The day was, for the most part, pretty peaceful. We were on Black Oak Rd. which was small, very rural, and very quiet- not to mention beautiful. We actually got to enjoy the fall colors and scenery again. Richard and finally got to ride side by side and have some quality time laughing, singing, and talking about what we’ve learned and how we’ve grown on this trip. It was nice to just have some time alone, just the two of us, when we weren’t guarding our lives against the traffic.
Riding through Princeton kinda took away our relaxed ‘high’ because it was pretty congested and stressful, not to mention we took a wrong turn somewhere. But we found a helpful man who set us back on the right path and we got out on 460 once again. It seems that we are on and off this route fairly often and according to our map, it will be that way until we finish at the beach! So there we were again, back on 460! We were very relieved to see it had a relatively large shoulder, so despite the rather thick traffic, we didn’t have to be overly alert.
It was beginning to have the same familiar problem- no where to camp because the highway was built in such a way that there was no private property along it, yet there was only steep shoulder along the edge- when a man pulling a horse trailer stopped and invited us to his house. It was four miles away- much further than we were hoping to go that day- but it was our only option. So we decided to detour onto his “parallel” road (which was 5 miles longer – but we didn’t realize that until it was too late to turn around) and head for his house. Maybe someday, we’ll remember to look at our map before taking the “shortcut” or “parallel road”…. but then again, we’ve been at this 20 months and still seem to forget sometimes. I guess we were just meant to ride the distance to make a new friend.
And Allen and Paula were great people. We listened in fascination as they explained to us over a home cooked meal how they make molasses, ground corn, cider, and other home made staples- often using draft horse powered machines! With horses and sustenance living being a common interest, we had lots to talk about and we were tempted to stay another day, but we resisted the urge.
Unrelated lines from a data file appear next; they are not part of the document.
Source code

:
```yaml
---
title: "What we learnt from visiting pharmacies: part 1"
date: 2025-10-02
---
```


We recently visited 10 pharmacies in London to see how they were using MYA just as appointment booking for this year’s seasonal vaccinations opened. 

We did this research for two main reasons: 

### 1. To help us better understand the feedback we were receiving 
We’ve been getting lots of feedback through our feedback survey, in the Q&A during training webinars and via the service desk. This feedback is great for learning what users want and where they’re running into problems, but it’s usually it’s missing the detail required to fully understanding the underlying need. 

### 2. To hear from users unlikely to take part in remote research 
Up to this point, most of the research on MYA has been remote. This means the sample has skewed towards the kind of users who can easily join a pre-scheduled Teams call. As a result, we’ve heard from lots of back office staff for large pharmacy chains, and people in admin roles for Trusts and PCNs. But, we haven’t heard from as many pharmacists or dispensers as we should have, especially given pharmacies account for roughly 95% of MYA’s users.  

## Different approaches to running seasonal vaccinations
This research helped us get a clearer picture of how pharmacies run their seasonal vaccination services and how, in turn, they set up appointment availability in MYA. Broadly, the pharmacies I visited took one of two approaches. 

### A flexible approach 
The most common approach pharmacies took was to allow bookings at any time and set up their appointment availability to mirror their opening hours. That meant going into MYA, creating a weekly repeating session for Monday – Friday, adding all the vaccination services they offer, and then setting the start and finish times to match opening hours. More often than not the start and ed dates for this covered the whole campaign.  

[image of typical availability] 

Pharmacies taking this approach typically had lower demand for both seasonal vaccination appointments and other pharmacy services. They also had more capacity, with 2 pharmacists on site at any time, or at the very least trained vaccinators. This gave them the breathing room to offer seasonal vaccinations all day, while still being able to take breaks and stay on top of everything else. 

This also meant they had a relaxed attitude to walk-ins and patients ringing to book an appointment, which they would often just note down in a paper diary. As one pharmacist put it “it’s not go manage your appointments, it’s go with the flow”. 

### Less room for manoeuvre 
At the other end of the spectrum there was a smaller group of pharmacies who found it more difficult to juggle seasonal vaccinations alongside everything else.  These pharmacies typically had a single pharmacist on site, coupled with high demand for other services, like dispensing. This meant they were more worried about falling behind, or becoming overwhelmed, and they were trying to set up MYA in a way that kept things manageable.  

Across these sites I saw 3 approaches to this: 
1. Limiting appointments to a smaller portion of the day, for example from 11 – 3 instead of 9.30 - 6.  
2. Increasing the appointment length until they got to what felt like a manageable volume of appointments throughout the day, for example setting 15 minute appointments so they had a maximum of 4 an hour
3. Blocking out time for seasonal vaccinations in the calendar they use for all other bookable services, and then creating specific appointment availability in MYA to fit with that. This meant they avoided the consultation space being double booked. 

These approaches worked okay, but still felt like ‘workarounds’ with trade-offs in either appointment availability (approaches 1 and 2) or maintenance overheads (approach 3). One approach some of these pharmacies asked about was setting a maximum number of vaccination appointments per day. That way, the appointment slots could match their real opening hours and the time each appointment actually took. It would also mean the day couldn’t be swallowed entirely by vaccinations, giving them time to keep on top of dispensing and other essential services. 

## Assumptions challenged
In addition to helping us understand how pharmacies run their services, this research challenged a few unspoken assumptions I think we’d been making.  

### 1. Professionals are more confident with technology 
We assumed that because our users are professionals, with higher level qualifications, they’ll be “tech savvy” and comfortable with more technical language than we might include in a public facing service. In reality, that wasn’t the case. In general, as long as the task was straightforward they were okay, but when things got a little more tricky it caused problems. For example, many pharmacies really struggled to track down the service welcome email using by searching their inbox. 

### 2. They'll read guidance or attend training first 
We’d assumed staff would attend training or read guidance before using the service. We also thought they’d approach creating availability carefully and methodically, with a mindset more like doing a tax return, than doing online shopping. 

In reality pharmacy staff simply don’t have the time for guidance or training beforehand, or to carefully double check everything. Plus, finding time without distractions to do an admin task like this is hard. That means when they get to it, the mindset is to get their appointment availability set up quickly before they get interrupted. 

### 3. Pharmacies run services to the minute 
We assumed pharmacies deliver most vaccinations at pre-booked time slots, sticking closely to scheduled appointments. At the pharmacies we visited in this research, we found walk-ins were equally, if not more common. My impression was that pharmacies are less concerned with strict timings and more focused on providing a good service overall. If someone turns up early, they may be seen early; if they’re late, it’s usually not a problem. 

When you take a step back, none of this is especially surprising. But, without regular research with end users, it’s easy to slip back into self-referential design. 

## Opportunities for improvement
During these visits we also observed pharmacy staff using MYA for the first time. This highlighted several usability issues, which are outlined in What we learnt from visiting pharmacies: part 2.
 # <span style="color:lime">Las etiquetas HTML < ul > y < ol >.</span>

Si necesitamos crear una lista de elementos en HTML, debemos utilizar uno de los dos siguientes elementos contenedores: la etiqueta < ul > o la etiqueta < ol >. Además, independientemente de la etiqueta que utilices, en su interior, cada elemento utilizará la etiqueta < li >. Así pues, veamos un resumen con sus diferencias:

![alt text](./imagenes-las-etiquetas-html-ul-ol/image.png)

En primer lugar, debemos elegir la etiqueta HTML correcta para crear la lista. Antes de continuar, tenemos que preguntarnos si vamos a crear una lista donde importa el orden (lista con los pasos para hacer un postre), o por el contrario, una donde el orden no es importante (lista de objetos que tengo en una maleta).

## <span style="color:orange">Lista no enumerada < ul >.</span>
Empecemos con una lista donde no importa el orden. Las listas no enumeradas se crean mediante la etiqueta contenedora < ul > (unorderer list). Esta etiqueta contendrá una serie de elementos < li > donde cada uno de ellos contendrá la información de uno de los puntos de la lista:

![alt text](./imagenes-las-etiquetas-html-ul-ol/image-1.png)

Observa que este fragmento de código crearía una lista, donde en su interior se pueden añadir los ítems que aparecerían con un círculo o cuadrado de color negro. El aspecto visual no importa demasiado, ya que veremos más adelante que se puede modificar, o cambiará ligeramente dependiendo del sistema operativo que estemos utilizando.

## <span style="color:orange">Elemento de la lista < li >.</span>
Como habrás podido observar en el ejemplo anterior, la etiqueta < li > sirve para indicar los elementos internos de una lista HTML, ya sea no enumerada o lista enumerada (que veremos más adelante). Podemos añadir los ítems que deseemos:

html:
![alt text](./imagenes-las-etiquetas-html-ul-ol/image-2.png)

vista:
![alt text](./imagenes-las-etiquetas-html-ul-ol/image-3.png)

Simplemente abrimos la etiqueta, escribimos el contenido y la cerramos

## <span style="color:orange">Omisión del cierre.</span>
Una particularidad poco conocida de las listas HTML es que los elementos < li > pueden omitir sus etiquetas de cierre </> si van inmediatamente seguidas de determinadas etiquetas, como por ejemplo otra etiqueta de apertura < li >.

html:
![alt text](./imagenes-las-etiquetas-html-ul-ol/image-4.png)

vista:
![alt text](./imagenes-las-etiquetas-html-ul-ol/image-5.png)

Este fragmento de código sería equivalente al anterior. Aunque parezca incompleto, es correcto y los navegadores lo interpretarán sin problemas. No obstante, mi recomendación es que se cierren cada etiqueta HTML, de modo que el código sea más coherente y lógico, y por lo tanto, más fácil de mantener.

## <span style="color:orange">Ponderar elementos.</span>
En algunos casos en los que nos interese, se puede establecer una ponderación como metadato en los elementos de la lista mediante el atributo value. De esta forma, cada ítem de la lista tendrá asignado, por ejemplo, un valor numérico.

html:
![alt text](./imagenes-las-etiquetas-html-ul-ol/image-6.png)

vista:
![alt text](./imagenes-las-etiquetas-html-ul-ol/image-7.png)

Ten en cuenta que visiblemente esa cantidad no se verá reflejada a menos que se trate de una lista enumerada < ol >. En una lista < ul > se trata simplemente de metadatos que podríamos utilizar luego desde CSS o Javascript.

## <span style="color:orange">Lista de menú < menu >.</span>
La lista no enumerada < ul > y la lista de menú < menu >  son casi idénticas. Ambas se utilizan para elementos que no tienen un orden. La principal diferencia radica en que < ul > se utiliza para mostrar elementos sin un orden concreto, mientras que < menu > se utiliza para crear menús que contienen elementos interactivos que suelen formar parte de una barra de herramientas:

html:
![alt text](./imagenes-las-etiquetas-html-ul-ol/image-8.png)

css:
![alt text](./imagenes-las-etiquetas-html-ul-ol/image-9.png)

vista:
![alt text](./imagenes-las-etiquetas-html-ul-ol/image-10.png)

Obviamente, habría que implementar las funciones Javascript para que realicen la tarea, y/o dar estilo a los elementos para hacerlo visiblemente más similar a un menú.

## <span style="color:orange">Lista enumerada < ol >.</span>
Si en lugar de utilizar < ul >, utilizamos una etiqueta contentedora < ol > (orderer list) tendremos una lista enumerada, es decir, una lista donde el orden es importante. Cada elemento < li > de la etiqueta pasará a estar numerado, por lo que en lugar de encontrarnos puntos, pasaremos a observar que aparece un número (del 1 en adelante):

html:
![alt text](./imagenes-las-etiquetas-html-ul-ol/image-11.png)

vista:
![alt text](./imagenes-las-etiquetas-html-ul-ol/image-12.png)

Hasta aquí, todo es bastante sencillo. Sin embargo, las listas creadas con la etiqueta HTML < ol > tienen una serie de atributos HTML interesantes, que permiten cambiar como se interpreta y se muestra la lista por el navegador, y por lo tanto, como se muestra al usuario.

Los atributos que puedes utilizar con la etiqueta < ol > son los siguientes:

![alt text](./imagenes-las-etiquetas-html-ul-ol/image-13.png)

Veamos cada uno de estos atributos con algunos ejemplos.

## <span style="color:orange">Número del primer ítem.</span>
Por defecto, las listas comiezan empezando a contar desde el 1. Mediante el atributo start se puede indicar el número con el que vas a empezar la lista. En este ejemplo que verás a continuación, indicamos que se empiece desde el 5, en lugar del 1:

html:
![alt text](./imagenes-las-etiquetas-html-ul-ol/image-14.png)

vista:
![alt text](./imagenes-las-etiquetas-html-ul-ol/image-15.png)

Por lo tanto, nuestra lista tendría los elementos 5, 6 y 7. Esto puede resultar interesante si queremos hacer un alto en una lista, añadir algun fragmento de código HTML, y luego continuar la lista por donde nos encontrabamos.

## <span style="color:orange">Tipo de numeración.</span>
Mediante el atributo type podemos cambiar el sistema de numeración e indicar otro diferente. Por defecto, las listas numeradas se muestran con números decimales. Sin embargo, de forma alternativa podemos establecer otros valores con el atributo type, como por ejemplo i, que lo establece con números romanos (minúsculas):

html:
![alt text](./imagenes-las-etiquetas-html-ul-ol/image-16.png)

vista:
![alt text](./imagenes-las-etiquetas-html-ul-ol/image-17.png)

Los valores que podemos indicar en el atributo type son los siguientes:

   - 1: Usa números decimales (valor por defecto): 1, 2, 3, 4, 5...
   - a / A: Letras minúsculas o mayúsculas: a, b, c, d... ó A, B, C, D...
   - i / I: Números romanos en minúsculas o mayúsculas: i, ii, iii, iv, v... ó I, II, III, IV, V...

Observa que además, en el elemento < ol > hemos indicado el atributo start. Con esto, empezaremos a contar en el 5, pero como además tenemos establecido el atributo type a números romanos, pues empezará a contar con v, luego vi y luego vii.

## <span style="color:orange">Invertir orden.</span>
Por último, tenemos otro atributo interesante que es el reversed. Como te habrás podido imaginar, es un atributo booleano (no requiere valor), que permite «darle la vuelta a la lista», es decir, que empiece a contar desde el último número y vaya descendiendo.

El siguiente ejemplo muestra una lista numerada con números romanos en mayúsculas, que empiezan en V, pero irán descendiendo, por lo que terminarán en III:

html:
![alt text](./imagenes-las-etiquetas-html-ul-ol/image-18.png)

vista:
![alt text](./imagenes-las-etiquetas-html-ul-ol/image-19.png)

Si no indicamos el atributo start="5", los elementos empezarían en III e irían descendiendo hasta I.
After all, we were only a day’s ride from the Virginia border! Let’s get this show on the road baby!
We were soooo excited to get to the Virginia state sign. I’m not exactly sure how to explain how it felt to get to our last state and take pictures at our last state sign of the whole ride. Surreal. Jittery. Dreamlike. The same as the other signs- but not. Like- whoa- this is the last time we’re gonna do this at a sign… I don’t know- it was just weird but cool. No more state signs. Our next big goal is, well, the OCEAN! And it was pretty weird and funny too when I went into the gas station to find someone to take the pictures for us. I walked in the door and the attendant looked at me, looked at the front page of the paper, looked at me, and help the paper in my face, “IS THIS YOU?!” I laughed, “Well there’s probably not too many other crazy cowgirls riding their horses on a busy highway! Yeah- it’s me!” She gladly took the pictures. And for the record, we took one with the West Virginia sign in the background too, since we entered the state on a private road and didn’t get the chance on entry- so we got it on the exit end!